[Input material start]

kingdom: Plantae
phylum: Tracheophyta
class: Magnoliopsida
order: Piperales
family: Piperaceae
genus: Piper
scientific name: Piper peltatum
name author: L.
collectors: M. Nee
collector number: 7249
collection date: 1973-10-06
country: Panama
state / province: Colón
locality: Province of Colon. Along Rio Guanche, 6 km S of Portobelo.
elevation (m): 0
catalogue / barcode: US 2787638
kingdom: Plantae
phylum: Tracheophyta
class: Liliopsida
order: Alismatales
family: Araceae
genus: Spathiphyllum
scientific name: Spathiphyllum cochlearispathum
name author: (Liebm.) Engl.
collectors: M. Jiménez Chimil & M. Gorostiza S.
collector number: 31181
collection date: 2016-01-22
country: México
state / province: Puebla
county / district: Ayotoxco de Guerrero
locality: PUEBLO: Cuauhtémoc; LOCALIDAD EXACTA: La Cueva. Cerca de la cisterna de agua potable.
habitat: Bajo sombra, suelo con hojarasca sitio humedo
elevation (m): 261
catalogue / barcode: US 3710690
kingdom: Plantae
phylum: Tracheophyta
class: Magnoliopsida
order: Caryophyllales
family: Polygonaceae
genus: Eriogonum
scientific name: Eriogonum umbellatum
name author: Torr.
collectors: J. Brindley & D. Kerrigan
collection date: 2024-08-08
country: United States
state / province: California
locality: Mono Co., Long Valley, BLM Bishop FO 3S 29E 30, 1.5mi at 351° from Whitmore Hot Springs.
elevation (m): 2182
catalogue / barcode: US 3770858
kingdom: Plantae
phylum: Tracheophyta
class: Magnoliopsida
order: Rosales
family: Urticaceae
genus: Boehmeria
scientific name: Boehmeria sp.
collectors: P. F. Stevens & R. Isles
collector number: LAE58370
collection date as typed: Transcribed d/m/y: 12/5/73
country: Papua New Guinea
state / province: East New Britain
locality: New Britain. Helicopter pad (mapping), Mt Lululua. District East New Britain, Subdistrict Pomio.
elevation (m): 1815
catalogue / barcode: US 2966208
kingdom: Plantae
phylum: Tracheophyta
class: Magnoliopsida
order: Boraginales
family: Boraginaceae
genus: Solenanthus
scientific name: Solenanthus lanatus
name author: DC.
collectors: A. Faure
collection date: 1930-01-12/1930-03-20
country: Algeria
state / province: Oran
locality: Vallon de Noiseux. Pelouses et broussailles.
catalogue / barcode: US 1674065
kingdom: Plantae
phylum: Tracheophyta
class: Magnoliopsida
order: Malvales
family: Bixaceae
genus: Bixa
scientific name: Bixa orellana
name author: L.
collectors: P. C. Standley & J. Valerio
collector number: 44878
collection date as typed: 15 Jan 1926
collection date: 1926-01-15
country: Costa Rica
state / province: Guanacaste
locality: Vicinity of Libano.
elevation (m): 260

[Input material end]

> Instructions to follow:
Could you copy, word for word, the lines above from the one holding "locality: Vallon de" through the one holding "collectors: P. C. Standley & J. Valerio", with both of those lines included?

> Finished exercise:
locality: Vallon de Noiseux. Pelouses et broussailles.
catalogue / barcode: US 1674065
kingdom: Plantae
phylum: Tracheophyta
class: Magnoliopsida
order: Malvales
family: Bixaceae
genus: Bixa
scientific name: Bixa orellana
name author: L.
collectors: P. C. Standley & J. Valerio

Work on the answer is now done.